Gabriela Rep. Arlene Brosas, House assistant minority leader, said “defects in our judicial and legal processes that enable impunity cannot be cured by the reimposition of the death penalty.”
“We maintain that the death penalty is never the solution to societal problems. Only ordinary citizens will end up being punished with the death penalty,” she said.
Surigao del Norte Rep. Robert Ace Barbers, another death penalty fan, expressed confidence that reviving capital punishment would be passed by the 18th Congress.
Barbers, chair of the House dangerous drugs committee and author of one of several bills reviving death penalty, said there should be no more obstacle to reviving capital punishment because President Rodrigo Duterte had marked it as priority legislation and Speaker Lord Allan Velasco is fully supportive of putting to death those who would be convicted of rape and other heinous crimes.
In a Zoom interview, Barbers said he wanted Nuezca to meted a penalty “higher than the existing capital punishment of life imprisonment.”
“The family was a victim of this bad cop,” Barbers said. “That criminal deserves it. He should be put behind bars and justice be served,” he said.

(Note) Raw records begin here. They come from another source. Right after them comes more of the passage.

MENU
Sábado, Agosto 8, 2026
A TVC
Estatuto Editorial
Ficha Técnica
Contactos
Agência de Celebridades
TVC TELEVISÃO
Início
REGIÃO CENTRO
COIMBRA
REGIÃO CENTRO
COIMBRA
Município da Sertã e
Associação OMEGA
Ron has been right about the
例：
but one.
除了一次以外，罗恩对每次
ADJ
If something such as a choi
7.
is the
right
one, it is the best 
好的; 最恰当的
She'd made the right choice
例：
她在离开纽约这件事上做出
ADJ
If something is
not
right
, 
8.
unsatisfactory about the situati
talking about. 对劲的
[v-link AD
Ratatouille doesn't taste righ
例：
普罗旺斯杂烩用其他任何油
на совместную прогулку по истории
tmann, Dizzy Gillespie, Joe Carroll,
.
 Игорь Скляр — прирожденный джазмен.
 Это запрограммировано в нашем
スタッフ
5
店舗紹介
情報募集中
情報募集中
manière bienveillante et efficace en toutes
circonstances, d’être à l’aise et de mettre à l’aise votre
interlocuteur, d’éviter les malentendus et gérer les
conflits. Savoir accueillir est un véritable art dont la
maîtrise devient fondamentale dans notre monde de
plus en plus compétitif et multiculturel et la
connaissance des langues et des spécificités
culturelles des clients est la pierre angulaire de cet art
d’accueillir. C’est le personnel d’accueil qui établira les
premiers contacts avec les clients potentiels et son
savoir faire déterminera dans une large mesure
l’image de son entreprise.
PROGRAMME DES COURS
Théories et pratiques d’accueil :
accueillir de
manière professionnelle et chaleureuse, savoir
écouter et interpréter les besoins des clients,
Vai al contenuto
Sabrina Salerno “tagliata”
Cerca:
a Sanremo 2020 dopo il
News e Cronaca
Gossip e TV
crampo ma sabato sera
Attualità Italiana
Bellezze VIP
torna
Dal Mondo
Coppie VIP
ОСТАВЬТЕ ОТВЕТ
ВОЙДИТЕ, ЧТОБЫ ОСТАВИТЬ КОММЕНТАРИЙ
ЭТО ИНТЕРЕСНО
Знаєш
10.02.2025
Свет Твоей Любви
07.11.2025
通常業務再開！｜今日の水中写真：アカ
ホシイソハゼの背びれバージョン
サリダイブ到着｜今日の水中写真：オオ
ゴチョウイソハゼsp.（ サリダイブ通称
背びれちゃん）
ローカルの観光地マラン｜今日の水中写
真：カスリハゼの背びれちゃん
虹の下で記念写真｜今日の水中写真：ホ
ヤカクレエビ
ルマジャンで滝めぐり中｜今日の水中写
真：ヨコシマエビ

Barbers is seeking death penalty for drug-related crimes.
In the 18th Congress, Duterte’s allies had filed several bills reviving death penalty at the Senate.

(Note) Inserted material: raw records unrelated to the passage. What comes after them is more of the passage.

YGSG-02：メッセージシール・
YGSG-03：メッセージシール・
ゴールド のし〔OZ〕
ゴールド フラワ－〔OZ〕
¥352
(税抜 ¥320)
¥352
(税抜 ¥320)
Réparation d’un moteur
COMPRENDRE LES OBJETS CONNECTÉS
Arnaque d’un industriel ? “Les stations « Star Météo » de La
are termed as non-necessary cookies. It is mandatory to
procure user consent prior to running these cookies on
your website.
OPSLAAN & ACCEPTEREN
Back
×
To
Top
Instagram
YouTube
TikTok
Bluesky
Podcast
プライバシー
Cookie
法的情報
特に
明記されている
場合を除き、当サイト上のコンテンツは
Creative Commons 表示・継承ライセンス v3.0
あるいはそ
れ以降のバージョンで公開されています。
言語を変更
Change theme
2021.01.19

“I believe some senators filed to revive the death penalty,” said Barbers. “So hopefully we can tackle and pass this before the conclusion of the 18th Congress,” he said.

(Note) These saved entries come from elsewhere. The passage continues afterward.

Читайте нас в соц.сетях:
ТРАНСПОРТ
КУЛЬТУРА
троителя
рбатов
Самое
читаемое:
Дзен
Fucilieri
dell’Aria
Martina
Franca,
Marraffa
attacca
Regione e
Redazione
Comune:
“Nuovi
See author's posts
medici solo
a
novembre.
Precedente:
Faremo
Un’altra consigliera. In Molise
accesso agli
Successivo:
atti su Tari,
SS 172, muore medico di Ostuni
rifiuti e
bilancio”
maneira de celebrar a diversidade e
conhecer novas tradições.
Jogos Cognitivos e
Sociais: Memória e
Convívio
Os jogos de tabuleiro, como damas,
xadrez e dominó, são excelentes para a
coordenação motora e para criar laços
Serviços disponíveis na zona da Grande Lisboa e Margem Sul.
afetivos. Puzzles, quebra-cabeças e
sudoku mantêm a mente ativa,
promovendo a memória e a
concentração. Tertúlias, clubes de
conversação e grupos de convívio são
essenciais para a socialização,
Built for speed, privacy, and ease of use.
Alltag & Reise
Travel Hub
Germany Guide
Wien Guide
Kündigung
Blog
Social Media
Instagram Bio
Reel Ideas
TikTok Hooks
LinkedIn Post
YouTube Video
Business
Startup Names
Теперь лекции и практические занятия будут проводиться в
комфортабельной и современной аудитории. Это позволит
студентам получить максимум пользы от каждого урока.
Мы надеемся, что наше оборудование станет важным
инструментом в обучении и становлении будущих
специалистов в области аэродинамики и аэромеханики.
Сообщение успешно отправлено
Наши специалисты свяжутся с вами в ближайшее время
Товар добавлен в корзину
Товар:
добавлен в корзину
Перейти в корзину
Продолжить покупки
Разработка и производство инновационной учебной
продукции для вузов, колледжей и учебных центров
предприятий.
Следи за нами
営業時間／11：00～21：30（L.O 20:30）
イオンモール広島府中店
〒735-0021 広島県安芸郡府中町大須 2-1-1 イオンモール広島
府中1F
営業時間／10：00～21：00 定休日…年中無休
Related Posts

But independent lawmaker Albay Rep. Edcel Lagman said reviving death penalty won’t solve anything.
“The solution to rampant and senseless killings is not the reimposition of the death penalty, which is a brutal violation of the right to life, a serious transgression of human rights and a patent abandonment of our international commitments against imposing capital punishment,” said Lagman.
What is needed, he said, was “dismantling the culture of violence which no less than the Duterte administration has encouraged, tolerated and condoned.”
He reiterated a statement he made last week blaming the President’s statements encouraging and condoning killings for the culture of violence prevailing in the country.